## TEXTAUSZUG
▼

Wir meinen es ernst, wenn wir dich bitten, Jesus, du Herr des Lebens: Wir wollen hören, was du sagst, und glauben. Amen.
Zweifel und Herausforderung beim Thema Frieden in der Gemeinde
Das Thema „Jesus ist unser Friede“ steht im Mittelpunkt für unsere Gemeinden. Ich gebe zu, dass ich darüber nachgedacht habe, ob ich dafür überhaupt der geeignete Redner bin. Denn im letzten halben Jahr haben viele Konflikte stattgefunden. Viele haben zumindest dazu beigetragen, manche sagen sogar, sie hätten die Konflikte angezettelt. Es wird oft gesagt: „Am besten hältst du den Mund, dann haben wir Frieden.“ Doch so entsteht eigentlich nur Streit, und das ist nicht wirklich gut.
Ich neige gern dazu, dieser Aufforderung Folge zu leisten – aus Trägheit und aus Harmoniesucht. Doch ich bin mir noch nicht ganz sicher, ob der Friede, den ich dadurch bewirke, dem entspricht, von dem das Wort Gottes in diesem Text spricht. „Er ist unser Friede“ – nun, ich sage, das Wort Gottes spricht hier davon. Das muss man allerdings mit einem Fragezeichen versehen.
Es handelt sich um den Brief des Paulus an die Epheser. Einige Schriftgelehrte bezweifeln, ob Paulus diesen Brief wirklich geschrieben hat. Auch wird angezweifelt, ob er tatsächlich an die Epheser gerichtet war. Das will ich heute jedoch nicht vertiefen.

▲

## AUFGABE 1
Schreib den Teil der Predigt zwischen „Ich neige gern“ und „einem Fragezeichen versehen.“, beide eingeschlossen, noch einmal ab. Tausche dabei „Trägheit“ gegen „Bequemlichkeit“ aus.

## ANGEZEIGTE EINTRÄGE
▼

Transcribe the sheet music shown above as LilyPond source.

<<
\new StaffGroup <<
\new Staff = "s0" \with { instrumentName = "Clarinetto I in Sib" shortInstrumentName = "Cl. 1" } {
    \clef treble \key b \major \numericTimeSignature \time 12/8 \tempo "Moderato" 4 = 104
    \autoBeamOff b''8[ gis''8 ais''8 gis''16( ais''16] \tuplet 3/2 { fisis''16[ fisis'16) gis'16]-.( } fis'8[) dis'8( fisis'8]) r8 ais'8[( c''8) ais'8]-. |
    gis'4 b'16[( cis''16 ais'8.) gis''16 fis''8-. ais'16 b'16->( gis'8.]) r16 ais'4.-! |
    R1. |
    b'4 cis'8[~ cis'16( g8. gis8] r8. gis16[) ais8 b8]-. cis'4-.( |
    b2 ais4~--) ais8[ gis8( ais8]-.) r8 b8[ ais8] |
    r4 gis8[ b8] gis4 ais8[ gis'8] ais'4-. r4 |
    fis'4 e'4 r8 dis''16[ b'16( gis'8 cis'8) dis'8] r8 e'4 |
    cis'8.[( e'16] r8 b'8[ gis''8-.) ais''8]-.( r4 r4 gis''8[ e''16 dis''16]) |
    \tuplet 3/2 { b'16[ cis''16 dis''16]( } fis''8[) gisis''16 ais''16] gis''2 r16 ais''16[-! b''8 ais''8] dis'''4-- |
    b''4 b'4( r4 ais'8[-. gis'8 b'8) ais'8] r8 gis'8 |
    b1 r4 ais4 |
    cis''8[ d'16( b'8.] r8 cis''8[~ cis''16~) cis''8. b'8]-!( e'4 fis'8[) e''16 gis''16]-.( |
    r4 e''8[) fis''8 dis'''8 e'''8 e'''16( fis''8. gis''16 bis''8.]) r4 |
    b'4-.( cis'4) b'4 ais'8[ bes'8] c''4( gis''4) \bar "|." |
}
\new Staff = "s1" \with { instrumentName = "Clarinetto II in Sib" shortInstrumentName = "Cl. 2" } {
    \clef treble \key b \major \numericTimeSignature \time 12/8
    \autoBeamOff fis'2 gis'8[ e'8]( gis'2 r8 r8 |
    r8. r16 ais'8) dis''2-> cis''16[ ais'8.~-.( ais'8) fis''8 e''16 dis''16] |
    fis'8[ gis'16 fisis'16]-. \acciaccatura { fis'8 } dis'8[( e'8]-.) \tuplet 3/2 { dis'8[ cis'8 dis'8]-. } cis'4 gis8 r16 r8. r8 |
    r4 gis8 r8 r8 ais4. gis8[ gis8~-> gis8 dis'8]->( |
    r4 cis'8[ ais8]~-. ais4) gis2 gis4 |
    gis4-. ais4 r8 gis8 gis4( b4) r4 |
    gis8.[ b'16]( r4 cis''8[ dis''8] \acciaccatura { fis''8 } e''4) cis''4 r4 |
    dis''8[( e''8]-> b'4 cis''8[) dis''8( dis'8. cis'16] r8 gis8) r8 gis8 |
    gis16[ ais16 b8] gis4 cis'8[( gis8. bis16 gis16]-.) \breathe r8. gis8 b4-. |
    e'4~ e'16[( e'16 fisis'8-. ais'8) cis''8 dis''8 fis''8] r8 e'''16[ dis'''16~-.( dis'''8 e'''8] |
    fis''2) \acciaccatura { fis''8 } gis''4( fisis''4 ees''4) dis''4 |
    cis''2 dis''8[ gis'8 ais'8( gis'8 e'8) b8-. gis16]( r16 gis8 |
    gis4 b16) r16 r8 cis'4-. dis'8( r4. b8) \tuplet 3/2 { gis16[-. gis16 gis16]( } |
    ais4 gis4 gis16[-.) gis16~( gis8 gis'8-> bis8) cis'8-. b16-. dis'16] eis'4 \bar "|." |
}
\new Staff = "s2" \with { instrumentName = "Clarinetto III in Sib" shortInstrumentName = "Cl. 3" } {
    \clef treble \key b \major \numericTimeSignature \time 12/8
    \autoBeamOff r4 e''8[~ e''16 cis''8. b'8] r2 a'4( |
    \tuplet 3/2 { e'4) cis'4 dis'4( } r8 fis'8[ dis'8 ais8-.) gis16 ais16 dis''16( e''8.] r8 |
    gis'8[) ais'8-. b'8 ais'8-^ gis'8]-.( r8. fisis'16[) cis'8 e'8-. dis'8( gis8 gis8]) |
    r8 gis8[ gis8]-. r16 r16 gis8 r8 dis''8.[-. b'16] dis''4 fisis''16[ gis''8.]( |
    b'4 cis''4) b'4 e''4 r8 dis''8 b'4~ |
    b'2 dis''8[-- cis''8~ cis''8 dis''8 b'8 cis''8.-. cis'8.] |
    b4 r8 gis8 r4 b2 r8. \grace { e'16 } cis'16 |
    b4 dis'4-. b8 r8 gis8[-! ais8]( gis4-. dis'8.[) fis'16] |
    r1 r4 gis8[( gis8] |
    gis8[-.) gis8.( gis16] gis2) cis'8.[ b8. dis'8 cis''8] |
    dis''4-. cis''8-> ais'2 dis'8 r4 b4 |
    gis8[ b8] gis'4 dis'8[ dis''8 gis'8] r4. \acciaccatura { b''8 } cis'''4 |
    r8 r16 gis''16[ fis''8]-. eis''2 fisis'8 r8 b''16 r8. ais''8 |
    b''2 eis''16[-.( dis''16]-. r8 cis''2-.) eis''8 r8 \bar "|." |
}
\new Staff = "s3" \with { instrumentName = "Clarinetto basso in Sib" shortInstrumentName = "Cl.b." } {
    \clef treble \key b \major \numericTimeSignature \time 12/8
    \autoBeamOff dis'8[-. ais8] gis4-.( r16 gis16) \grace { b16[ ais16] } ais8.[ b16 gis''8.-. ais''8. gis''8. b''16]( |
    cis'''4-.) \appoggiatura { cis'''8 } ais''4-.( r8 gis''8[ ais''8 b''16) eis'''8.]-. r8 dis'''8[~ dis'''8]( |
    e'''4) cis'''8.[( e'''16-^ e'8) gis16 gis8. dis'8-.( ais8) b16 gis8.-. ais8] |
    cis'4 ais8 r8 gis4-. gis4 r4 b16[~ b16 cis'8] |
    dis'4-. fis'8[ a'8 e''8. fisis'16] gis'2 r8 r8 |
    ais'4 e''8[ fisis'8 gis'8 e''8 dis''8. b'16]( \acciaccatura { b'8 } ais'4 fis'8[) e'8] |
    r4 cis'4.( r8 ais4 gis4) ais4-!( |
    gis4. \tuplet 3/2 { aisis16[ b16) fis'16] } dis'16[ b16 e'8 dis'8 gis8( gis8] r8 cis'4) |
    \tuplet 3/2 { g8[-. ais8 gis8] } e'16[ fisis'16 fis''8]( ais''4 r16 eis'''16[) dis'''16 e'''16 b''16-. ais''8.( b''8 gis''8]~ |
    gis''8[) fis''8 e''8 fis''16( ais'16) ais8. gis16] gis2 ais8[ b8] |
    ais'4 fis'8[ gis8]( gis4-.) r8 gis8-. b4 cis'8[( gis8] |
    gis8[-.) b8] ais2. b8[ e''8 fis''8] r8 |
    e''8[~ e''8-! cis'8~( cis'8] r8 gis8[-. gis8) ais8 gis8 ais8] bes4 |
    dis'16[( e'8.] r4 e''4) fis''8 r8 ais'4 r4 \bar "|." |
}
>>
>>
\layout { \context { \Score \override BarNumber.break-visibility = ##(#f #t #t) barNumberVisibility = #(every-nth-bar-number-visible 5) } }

▲

## AUFGABE 2
Such aus den Einträgen jede Zeile heraus, in der die Zeichenfolge „instrumentName“ vorkommt, und schreib sie ab. Groß- und Kleinschreibung zählt.

## VOLLSTÄNDIGE ANTWORT 1
Ich neige gern dazu, dieser Aufforderung Folge zu leisten – aus Bequemlichkeit und aus Harmoniesucht. Doch ich bin mir noch nicht ganz sicher, ob der Friede, den ich dadurch bewirke, dem entspricht, von dem das Wort Gottes in diesem Text spricht. „Er ist unser Friede“ – nun, ich sage, das Wort Gottes spricht hier davon. Das muss man allerdings mit einem Fragezeichen versehen.

## VOLLSTÄNDIGE ANTWORT 2
\new Staff = "s0" \with { instrumentName = "Clarinetto I in Sib" shortInstrumentName = "Cl. 1" } {
\new Staff = "s1" \with { instrumentName = "Clarinetto II in Sib" shortInstrumentName = "Cl. 2" } {
\new Staff = "s2" \with { instrumentName = "Clarinetto III in Sib" shortInstrumentName = "Cl. 3" } {
\new Staff = "s3" \with { instrumentName = "Clarinetto basso in Sib" shortInstrumentName = "Cl.b." } {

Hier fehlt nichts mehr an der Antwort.